Twitter was atwitter yesterday and today with news of the NLRB’s new webpage, titled Protected Concerted Activity. The introductory text on the page states:
The law we enforce gives employees the right to act together to try to improve their pay and working conditions or fix job-related problems, even if they aren’t in a union. If employees are fired, suspended, or otherwise penalized for taking part in protected group activity, the National Labor Relations Board will fight to restore what was unlawfully taken away.
Talk about some great marketing! It seems pretty clear that the message is targeted to non-unionized employees. It’s also evident that the NLRB is attempting to promote itself as the defender of all things wrong in the workplace. The image of NLRB as warrior may be a bit more romantic than the image that comes to my mind but c’est la vie.
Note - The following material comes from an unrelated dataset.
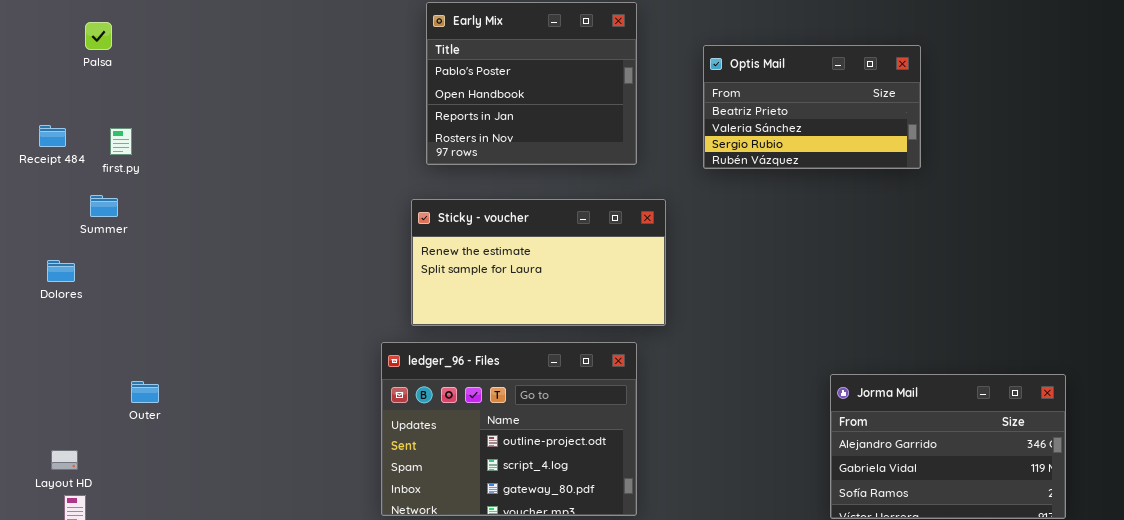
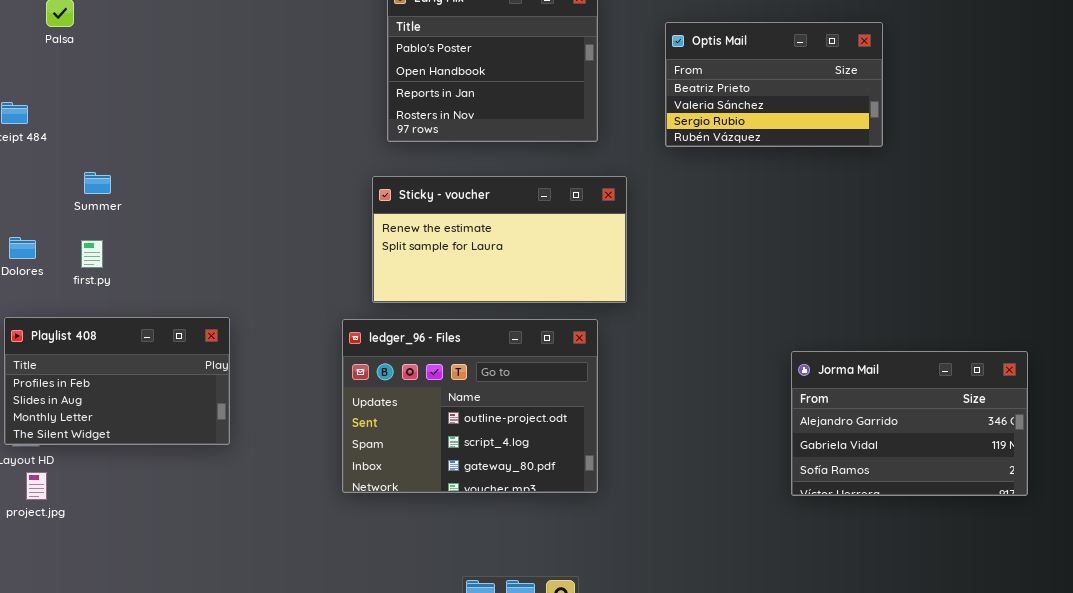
first.py: [110,128,132,155] -> [81,240,103,268], moved
Summer: [90,195,118,217] -> [84,172,111,194], moved
Playlist 408: none -> [4,317,230,445], opened

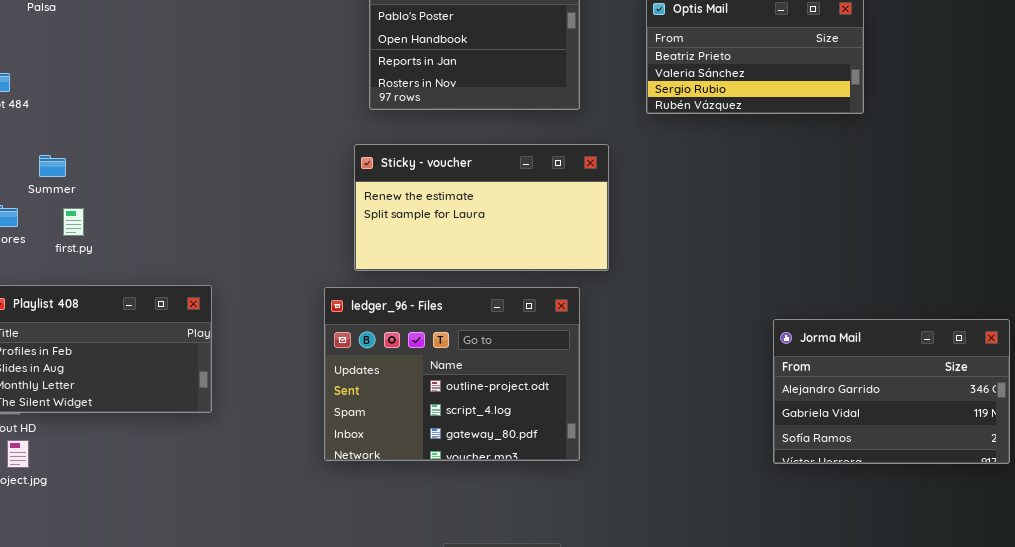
Summer: [84,172,111,194] -> [39,155,66,177], moved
This newest online marketing campaign should not come as a surprise. The Board’s efforts to require employers to post similar information in the workplace have been stymied by the courts, so why wouldn’t it take a different avenue? And Internet-based marketing is nothing new to the Board; you may recall my previous post about the love affair between unions and social media.
To say that the NLRB is being proactive about spreading its message to the non-unionized workplace is, perhaps, a bit of an understatement. Employers should be aware of these efforts but should not turn and run. To do so would be to admit defeat and it’s far too soon for that! Remember, so far, the efforts have been unsuccessful–unionized employees make up just 7 percent of the private-sector.